### Exercise directions
Could you reproduce every line of the records below word for word, without changing anything?

Dataset items
%%
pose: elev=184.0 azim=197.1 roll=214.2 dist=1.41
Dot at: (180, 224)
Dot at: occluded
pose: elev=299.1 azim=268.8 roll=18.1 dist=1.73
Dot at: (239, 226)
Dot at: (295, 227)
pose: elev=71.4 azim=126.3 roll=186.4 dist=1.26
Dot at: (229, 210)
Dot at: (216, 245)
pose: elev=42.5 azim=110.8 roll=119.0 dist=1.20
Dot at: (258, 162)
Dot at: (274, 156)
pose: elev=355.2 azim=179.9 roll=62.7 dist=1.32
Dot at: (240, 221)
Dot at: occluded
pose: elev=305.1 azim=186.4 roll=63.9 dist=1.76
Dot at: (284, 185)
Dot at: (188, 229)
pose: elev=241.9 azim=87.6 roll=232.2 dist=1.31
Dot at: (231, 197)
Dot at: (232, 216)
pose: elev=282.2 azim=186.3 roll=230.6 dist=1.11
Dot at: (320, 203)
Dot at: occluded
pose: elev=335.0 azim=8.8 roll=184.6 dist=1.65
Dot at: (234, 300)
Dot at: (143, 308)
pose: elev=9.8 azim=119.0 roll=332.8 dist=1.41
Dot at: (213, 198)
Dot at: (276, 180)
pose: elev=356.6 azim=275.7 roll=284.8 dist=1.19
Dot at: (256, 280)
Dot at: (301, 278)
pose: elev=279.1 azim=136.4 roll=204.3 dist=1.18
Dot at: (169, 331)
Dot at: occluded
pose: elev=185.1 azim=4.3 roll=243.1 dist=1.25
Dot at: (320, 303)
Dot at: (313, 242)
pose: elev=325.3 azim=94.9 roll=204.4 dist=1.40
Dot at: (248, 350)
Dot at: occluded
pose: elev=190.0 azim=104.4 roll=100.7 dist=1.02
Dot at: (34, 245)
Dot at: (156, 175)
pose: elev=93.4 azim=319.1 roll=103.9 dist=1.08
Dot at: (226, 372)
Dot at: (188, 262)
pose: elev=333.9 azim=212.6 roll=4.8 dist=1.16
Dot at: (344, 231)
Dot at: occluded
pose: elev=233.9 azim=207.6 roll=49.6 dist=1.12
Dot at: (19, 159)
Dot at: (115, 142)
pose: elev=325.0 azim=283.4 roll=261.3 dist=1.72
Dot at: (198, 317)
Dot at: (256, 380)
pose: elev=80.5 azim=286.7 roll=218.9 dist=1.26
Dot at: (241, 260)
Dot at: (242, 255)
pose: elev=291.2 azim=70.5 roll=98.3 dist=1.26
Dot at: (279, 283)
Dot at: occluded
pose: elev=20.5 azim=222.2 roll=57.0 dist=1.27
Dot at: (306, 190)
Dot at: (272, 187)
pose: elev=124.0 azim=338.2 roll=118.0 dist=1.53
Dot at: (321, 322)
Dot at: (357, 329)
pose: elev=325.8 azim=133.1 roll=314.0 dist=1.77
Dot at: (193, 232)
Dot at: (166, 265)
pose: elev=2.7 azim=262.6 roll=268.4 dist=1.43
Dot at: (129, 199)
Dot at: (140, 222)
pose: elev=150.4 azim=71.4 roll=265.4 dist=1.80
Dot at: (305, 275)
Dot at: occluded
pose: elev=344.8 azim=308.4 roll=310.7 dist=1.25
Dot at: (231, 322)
%%
### Result for this exercise
pose: elev=184.0 azim=197.1 roll=214.2 dist=1.41
Dot at: (180, 224)
Dot at: occluded
pose: elev=299.1 azim=268.8 roll=18.1 dist=1.73
Dot at: (239, 226)
Dot at: (295, 227)
pose: elev=71.4 azim=126.3 roll=186.4 dist=1.26
Dot at: (229, 210)
Dot at: (216, 245)
pose: elev=42.5 azim=110.8 roll=119.0 dist=1.20
Dot at: (258, 162)
Dot at: (274, 156)
pose: elev=355.2 azim=179.9 roll=62.7 dist=1.32
Dot at: (240, 221)
Dot at: occluded
pose: elev=305.1 azim=186.4 roll=63.9 dist=1.76
Dot at: (284, 185)
Dot at: (188, 229)
pose: elev=241.9 azim=87.6 roll=232.2 dist=1.31
Dot at: (231, 197)
Dot at: (232, 216)
pose: elev=282.2 azim=186.3 roll=230.6 dist=1.11
Dot at: (320, 203)
Dot at: occluded
pose: elev=335.0 azim=8.8 roll=184.6 dist=1.65
Dot at: (234, 300)
Dot at: (143, 308)
pose: elev=9.8 azim=119.0 roll=332.8 dist=1.41
Dot at: (213, 198)
Dot at: (276, 180)
pose: elev=356.6 azim=275.7 roll=284.8 dist=1.19
Dot at: (256, 280)
Dot at: (301, 278)
pose: elev=279.1 azim=136.4 roll=204.3 dist=1.18
Dot at: (169, 331)
Dot at: occluded
pose: elev=185.1 azim=4.3 roll=243.1 dist=1.25
Dot at: (320, 303)
Dot at: (313, 242)
pose: elev=325.3 azim=94.9 roll=204.4 dist=1.40
Dot at: (248, 350)
Dot at: occluded
pose: elev=190.0 azim=104.4 roll=100.7 dist=1.02
Dot at: (34, 245)
Dot at: (156, 175)
pose: elev=93.4 azim=319.1 roll=103.9 dist=1.08
Dot at: (226, 372)
Dot at: (188, 262)
pose: elev=333.9 azim=212.6 roll=4.8 dist=1.16
Dot at: (344, 231)
Dot at: occluded
pose: elev=233.9 azim=207.6 roll=49.6 dist=1.12
Dot at: (19, 159)
Dot at: (115, 142)
pose: elev=325.0 azim=283.4 roll=261.3 dist=1.72
Dot at: (198, 317)
Dot at: (256, 380)
pose: elev=80.5 azim=286.7 roll=218.9 dist=1.26
Dot at: (241, 260)
Dot at: (242, 255)
pose: elev=291.2 azim=70.5 roll=98.3 dist=1.26
Dot at: (279, 283)
Dot at: occluded
pose: elev=20.5 azim=222.2 roll=57.0 dist=1.27
Dot at: (306, 190)
Dot at: (272, 187)
pose: elev=124.0 azim=338.2 roll=118.0 dist=1.53
Dot at: (321, 322)
Dot at: (357, 329)
pose: elev=325.8 azim=133.1 roll=314.0 dist=1.77
Dot at: (193, 232)
Dot at: (166, 265)
pose: elev=2.7 azim=262.6 roll=268.4 dist=1.43
Dot at: (129, 199)
Dot at: (140, 222)
pose: elev=150.4 azim=71.4 roll=265.4 dist=1.80
Dot at: (305, 275)
Dot at: occluded
pose: elev=344.8 azim=308.4 roll=310.7 dist=1.25
Dot at: (231, 322)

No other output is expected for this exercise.